#### Texto de origem ####

Contestação à hegemonia do altiplano
A conversão massiva e freqüentemente oportunista dos intelectuais de esquerda a esse discurso “pós-colonial”, particularmente nas cidades de La Paz e El Alto, identificadas como o coração do poder central, permite também compreender a força da questão da transferência da capital: fazer a sede do governo voltar de La Paz para Sucre é contestar a hegemonia das regiões do altiplano. Isso justifica as teses da direita quando ela não hesita em falar, com uma boa dose de má fé, em “racismo às avessas”.
Resta, entretanto, saber se, em um país como a Bolívia – marcado pela força das desigualdades sociais, pela discriminação étnica e pelo racismo antiindígena –, o governo de esquerda poderia sustentar um outro discurso, e se seria concebível evitar uma expressão tão convulsiva das formas de ressentimento acumuladas ao longo da história colonial. O “atropelo” do MAS, em dezembro de 2007, corre o risco de provocar a rejeição de uma nova Constituição que comporta avanços históricos na construção de um “Estado plurinacional comunitário”, descentralizado, autônomo e democrático, e que reconhece os direitos das populações “originárias”14. Mais ainda, o texto constitucional legitima a pluralidade econômica (comunitária, estatal e privada), a garantia dos direitos fundamentais pelo Estado (educação, acesso aos serviços básicos, direito ao trabalho, amparo aos
idosos, sistema universal de saúde etc.), a existência de muitos níveis de autonomia (departamentos, províncias, municípios e territórios indígenas originários) e a afirmação da soberania nacional sobre as riquezas naturais.
Os eventos recentes mostram que, sob pretexto de denunciar o “desvio autoritarista” e a “suspensão da democracia”, um “populismo conservador” pode utilizar as regras democráticas para impedir qualquer tentativa de mudança. O problema é saber se é possível impulsionar na Bolívia uma “revolução sem revolução”, ou seja, um processo radical de transformação social pelas vias “democráticas”, ao mesmo tempo fundadas sobre a legitimidade de um voto e sobre uma ação governamental que respeite as regras constitucionais.

#### Itens fornecidos ####

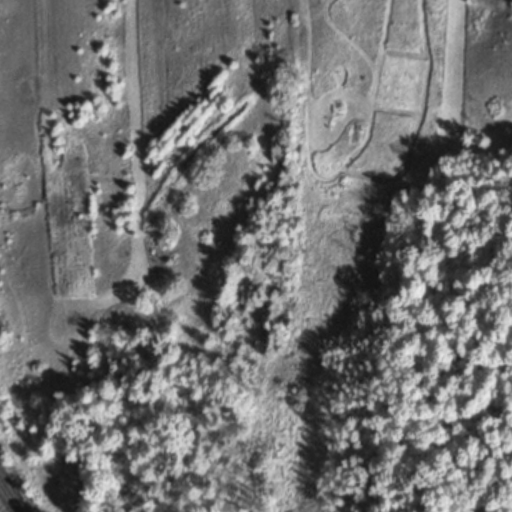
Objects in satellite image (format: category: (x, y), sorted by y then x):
railway: (11, 495)
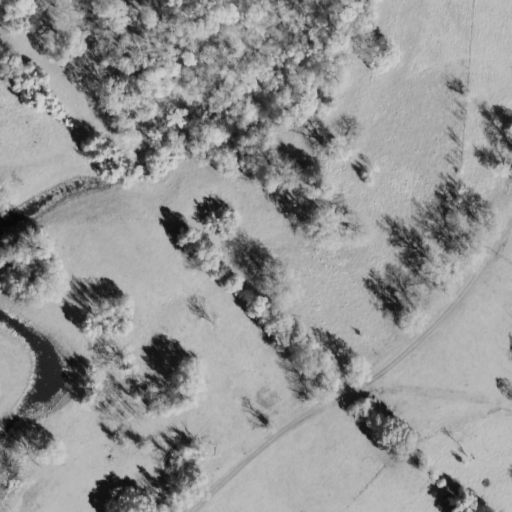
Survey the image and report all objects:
road: (364, 376)
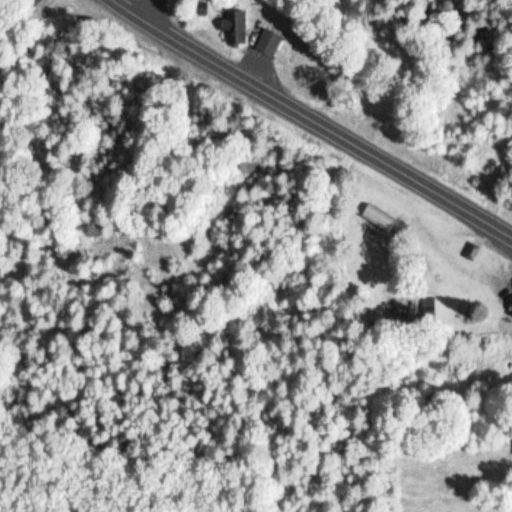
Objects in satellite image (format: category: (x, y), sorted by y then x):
road: (165, 13)
building: (233, 27)
building: (270, 42)
road: (317, 118)
building: (510, 308)
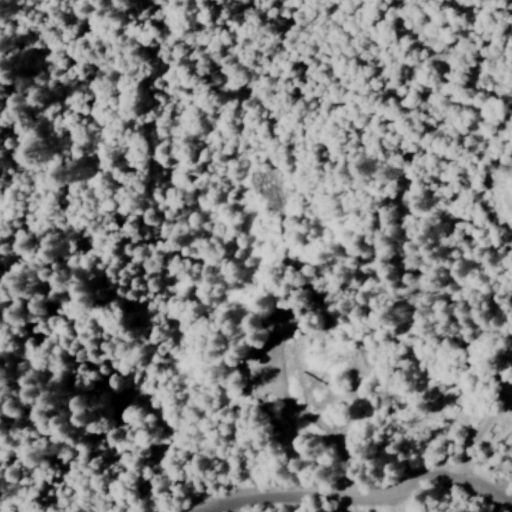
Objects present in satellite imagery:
road: (414, 500)
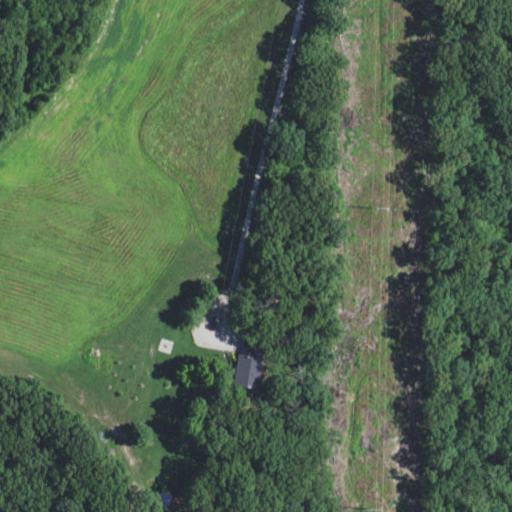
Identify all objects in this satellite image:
road: (260, 168)
power tower: (371, 211)
building: (248, 365)
power tower: (368, 508)
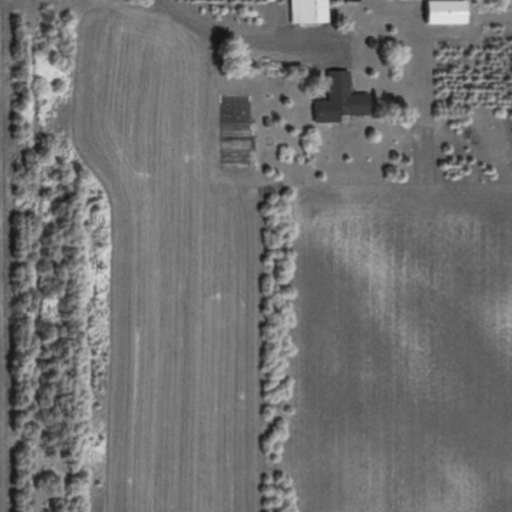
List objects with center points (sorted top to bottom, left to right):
building: (312, 12)
road: (205, 28)
building: (345, 98)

####

→ **O que fazer**:
1: Reproduza o trecho do texto sobre a Bolívia começando em "Os eventos recentes" e seguindo até "as regras constitucionais.".
2: Segundo o texto sobre a Bolívia, quais formas de pluralidade econômica o texto constitucional legitima?
Os itens não têm relação nenhuma com o texto.

→ **Respostas em ordem**:
1:
Os eventos recentes mostram que, sob pretexto de denunciar o “desvio autoritarista” e a “suspensão da democracia”, um “populismo conservador” pode utilizar as regras democráticas para impedir qualquer tentativa de mudança. O problema é saber se é possível impulsionar na Bolívia uma “revolução sem revolução”, ou seja, um processo radical de transformação social pelas vias “democráticas”, ao mesmo tempo fundadas sobre a legitimidade de um voto e sobre uma ação governamental que respeite as regras constitucionais.

2: A comunitária, a estatal e a privada.